Risk Assessment for High-Stakes Applications: The low SAA scores, especially for open-source and small models, provide clear instrumentation showing these models are not yet reliable for domains like law, finance, and medicine where traceability is mandatory.
Guidance for Model Development: CiteVQA provides a rigorous testbed for developing and improving models with faithful attribution capabilities. The benchmark and metrics can drive research towards more interpretable and trustworthy document intelligence systems.
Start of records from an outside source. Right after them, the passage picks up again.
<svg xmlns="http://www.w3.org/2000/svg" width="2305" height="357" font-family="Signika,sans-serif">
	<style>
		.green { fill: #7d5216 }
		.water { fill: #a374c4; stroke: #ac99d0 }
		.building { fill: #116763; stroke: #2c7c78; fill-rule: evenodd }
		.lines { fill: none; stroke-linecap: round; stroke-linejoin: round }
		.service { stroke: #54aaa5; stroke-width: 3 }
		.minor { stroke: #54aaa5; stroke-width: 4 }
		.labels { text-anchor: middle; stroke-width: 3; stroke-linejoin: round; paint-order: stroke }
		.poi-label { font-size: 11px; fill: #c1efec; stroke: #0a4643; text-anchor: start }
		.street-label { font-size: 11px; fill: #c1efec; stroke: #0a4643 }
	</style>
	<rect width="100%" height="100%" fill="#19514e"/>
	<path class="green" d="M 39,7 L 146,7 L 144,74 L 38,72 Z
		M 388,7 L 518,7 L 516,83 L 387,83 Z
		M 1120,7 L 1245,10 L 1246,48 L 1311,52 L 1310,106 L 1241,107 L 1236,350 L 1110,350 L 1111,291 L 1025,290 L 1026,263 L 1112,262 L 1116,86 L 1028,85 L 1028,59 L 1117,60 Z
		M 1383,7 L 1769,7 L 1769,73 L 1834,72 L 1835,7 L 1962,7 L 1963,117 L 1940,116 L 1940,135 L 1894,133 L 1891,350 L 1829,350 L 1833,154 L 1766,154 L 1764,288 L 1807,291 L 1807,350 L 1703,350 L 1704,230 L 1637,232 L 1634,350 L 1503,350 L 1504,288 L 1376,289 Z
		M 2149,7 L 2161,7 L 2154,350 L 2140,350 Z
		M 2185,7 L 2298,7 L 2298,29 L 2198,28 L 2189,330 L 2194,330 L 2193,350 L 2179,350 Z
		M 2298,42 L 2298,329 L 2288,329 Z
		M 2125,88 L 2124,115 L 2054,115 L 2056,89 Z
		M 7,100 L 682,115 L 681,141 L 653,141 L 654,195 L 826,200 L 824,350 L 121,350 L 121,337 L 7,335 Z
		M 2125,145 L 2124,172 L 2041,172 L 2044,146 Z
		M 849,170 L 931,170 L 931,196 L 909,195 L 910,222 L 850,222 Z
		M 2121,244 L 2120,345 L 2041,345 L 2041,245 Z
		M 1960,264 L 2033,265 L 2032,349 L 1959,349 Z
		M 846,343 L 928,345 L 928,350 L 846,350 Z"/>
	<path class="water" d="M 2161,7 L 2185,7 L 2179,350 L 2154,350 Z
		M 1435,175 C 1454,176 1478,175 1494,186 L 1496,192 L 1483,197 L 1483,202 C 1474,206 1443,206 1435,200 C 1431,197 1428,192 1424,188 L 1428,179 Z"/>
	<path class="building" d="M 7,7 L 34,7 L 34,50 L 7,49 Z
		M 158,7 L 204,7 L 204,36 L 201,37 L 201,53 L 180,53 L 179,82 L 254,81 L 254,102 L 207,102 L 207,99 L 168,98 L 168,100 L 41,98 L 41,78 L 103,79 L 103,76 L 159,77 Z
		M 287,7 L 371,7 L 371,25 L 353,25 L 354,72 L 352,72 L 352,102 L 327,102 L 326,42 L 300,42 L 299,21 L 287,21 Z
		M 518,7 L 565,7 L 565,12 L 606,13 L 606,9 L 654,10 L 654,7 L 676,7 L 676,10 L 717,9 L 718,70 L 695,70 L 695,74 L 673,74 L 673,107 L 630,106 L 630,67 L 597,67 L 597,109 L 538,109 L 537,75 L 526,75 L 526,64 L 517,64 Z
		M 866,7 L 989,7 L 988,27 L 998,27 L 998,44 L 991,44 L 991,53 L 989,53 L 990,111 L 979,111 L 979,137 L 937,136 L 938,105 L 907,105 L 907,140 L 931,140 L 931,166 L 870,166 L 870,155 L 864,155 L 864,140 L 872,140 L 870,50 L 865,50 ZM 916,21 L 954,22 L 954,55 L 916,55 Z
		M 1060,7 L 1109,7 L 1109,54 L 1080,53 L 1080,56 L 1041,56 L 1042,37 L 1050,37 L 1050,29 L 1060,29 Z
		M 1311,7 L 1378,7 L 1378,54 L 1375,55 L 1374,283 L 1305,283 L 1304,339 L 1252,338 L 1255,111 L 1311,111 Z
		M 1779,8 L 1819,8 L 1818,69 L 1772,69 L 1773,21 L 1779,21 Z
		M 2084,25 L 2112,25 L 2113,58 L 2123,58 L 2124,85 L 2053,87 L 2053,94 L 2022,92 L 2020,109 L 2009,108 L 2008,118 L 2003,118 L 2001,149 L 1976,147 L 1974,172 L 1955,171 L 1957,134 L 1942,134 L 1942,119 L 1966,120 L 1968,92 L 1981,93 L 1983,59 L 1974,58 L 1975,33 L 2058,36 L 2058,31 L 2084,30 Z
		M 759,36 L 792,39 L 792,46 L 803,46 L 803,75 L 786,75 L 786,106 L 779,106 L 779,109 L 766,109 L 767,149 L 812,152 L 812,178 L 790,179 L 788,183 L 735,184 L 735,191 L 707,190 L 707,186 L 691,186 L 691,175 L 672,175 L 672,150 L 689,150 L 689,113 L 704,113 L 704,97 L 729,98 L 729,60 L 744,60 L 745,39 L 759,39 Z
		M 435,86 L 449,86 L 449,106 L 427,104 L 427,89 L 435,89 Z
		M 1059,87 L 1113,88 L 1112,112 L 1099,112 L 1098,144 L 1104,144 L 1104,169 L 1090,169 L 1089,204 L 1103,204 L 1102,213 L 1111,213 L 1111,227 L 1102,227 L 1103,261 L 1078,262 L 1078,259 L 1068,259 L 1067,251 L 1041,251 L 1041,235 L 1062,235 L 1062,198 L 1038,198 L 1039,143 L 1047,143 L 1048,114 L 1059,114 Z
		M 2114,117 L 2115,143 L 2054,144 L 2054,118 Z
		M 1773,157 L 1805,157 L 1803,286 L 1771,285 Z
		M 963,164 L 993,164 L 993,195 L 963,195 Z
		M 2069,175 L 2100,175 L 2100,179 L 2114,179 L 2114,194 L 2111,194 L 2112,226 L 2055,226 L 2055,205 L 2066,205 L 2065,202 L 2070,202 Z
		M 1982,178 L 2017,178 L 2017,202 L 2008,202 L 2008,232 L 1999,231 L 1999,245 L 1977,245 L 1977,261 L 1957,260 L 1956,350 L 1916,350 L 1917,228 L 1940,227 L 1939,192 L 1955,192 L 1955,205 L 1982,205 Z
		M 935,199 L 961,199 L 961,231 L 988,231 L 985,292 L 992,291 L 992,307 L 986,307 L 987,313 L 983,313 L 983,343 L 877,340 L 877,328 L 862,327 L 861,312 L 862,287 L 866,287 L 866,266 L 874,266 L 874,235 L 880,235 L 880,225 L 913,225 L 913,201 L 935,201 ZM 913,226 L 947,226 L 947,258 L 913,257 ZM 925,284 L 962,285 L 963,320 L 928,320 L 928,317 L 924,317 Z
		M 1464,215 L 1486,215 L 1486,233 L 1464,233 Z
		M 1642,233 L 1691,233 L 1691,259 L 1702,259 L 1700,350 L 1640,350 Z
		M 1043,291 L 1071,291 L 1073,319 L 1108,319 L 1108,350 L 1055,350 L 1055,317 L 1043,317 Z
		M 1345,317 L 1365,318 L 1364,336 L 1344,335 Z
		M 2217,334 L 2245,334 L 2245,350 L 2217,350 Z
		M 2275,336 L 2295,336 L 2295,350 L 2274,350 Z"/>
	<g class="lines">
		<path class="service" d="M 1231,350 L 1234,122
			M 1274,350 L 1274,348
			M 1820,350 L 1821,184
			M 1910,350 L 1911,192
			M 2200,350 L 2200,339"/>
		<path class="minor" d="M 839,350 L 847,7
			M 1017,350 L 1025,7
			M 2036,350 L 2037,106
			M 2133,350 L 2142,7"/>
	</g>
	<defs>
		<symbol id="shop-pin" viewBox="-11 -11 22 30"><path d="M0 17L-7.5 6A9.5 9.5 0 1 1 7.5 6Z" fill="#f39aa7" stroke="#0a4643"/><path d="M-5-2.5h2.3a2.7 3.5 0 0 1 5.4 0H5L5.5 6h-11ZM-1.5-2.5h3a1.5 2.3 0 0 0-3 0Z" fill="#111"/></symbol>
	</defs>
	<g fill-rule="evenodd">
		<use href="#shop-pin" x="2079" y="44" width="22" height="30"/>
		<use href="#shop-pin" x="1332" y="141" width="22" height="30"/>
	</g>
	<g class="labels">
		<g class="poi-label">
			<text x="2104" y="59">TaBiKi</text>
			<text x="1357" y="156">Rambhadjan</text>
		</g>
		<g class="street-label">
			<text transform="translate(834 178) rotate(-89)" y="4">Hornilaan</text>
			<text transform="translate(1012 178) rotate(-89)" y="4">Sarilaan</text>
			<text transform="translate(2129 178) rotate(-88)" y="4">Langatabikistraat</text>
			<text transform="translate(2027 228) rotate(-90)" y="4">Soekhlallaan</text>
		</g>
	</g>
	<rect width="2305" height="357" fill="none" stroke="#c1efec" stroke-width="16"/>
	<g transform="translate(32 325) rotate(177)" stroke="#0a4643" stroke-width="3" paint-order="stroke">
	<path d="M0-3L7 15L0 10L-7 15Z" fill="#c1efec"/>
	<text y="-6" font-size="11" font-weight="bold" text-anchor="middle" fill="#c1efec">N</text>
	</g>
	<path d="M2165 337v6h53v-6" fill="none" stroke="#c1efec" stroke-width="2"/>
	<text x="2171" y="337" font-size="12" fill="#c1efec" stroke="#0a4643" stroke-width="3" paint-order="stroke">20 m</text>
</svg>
Enables Reliable Auditing: The SAA metric and the benchmark allow for the auditing of model reliability in a way that mimics real-world professional scrutiny, where an unsourced correct answer is still considered unreliable.

Conclusion

CiteVQA advances the field towards trustworthy document intelligence by introducing a benchmark that requires faithful evidence attribution via element-level visual citations. The automated pipeline enables the creation of a large-scale, high-quality, multi-domain dataset. The comprehensive evaluation exposes the critical and pervasive issue of "Attribution Hallucination," where state-of-the-art models generate correct answers grounded in incorrect evidence. By providing the rigorous instrumentation needed to measure and close this reliability gap, CiteVQA establishes a new standard for developing interpretable and reliable multimodal systems for real-world, high-stakes applications.